Arrow-right Camera
The Spokesman-Review Newspaper
Spokane, Washington  Est. May 19, 1883

Moon-travel plans stand poor chance

Courtesy of NASA A concept image shows the Ares I rocket during ascent. The vehicle was intended to ferry humans into space. (Courtesy of NASA)
Robert Block And Mark K. Matthews McClatchy

CAPE CANAVERAL, Fla. – NASA’s plans to return astronauts to the moon are dead. So are the rockets being designed to take them there – that is, if President Barack Obama gets his way.

When the White House releases his budget proposal Monday, there will be no money for the Constellation program that was supposed to return humans to the moon by 2020. The troubled and expensive Ares I rocket that was to replace the space shuttle to ferry humans to space will be gone, along with money for its big brother, the Ares V cargo rocket that was to launch the fuel and supplies needed to take humans back to the moon.

There will be no lunar landers, no moon bases, no Constellation program at all.

In their place, according to White House insiders, agency officials, industry executives and congressional sources familiar with Obama’s long-awaited plans for the space agency, NASA will look at developing a new “heavy-lift” rocket that one day will take humans and robots to explore beyond low Earth orbit. But that day will be years – possibly even a decade or more – away.

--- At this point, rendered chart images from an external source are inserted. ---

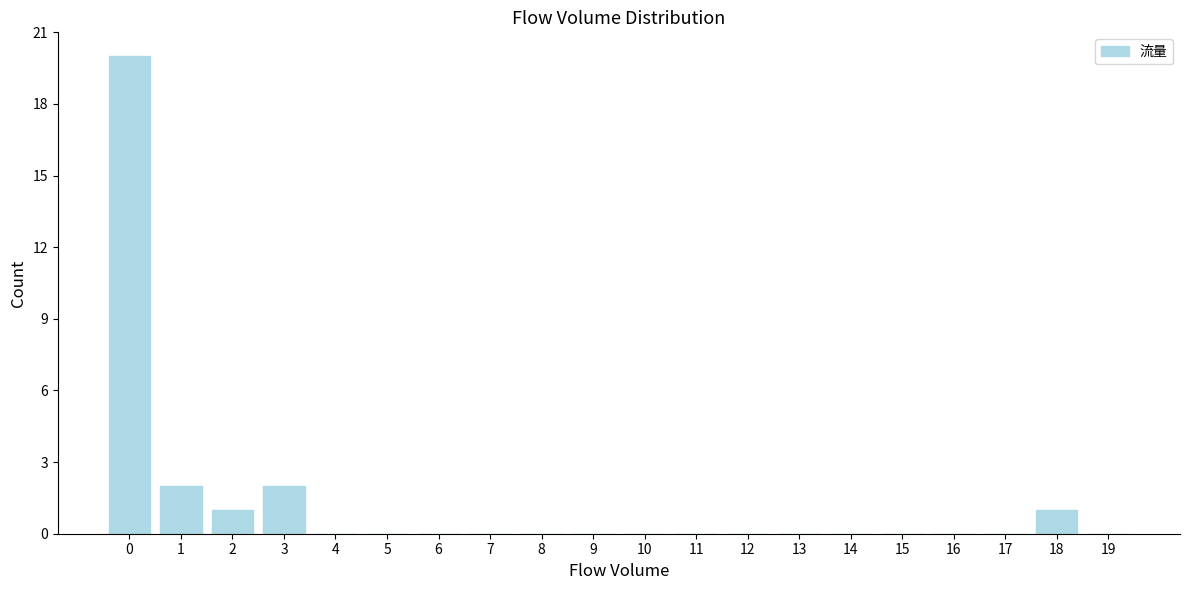

Reading left to right, what are all the values shown in this chart?

0=20	1=2	2=1	3=2	4=0	5=0	6=0	7=0	8=0	9=0	10=0	11=0	12=0	13=0	14=0	15=0	16=0	17=0	18=1	19=0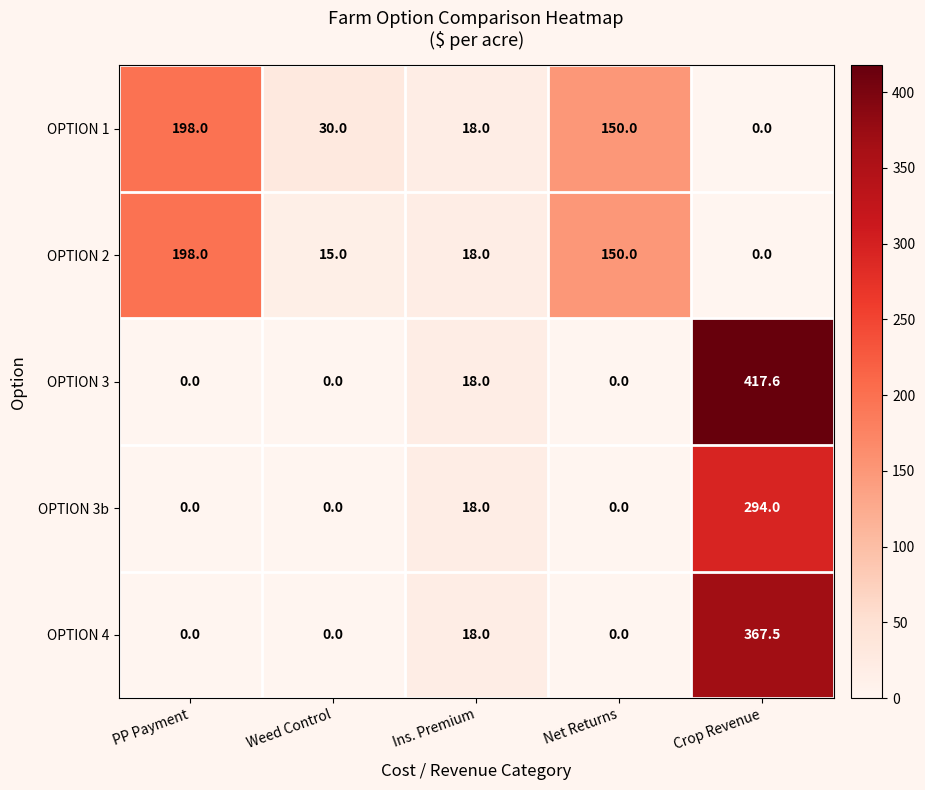

At which label is OPTION 3 closest to 208?

Ins. Premium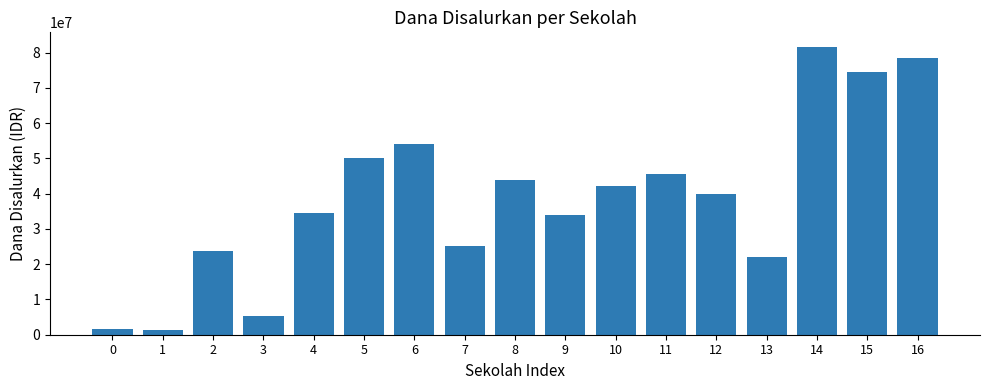

What is the sum of the values at 7 and 3?

30600000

In the meantime, the White House will direct NASA to concentrate on Earth-science projects – principally, researching and monitoring climate change – and on a new technology research and development program that will one day make human exploration of asteroids and the inner solar system possible.

There will also be funding for private companies to develop capsules and rockets that can be used as space taxis to take astronauts on fixed-price contracts to and from the International Space Station – a major change in the way the agency has done business for the past 50 years.

The White House budget request, which is certain to meet fierce resistance in Congress, scraps the Bush administration’s Vision for Space Exploration and signals a major reorientation of NASA, especially in the area of human spaceflight.

“We certainly don’t need to go back to the moon,” said one administration official.

Everyone interviewed for this article spoke on condition of anonymity. All are familiar with the broad sweep of Obama’s budget proposal, but none would talk about specific numbers because these are being tightly held by the White House until the release of the budget.

But senior administration officials say the spending freeze for some federal agencies is not going to apply to the space agency in this budget proposal. Officials said NASA was expected to see some “modest” increase in its current $18.7 billion annual budget – possibly $200 million to $300 million more but far less than the $1 billion boost agency officials had hoped for.

They also said that the White House plans to extend the life of the International Space Station to at least 2020. One insider said there would be an “attractive sum” of money – to be spent over several years – for private companies to make rockets to carry astronauts there.

But Obama’s budget freeze is likely to hamstring NASA in coming years as the spending clampdown will eventually shackle the agency and its ambitions. And this year’s funding request to develop both commercial rockets and a new NASA spaceship will be less than what was recommended by a White House panel of experts last year.

That panel, led by former Lockheed Martin CEO Norm Augustine, concluded that to have a viable human space-exploration program, NASA needed a $3 billion annual budget increase, and that it would take as much as $5 billion distributed over five years to develop commercial rockets that could carry astronauts safely to and from the space station.

Few doubt that a fight is looming. In order to finance new science and technology programs and find money for commercial rockets, Obama will be killing off programs that have created jobs in some powerful constituencies, including the Marshall Space Flight Center in Alabama. But the White House is said to be ready for a fight.

The end of the shuttle program this year is already going to slash 7,000 jobs at Kennedy Space Center.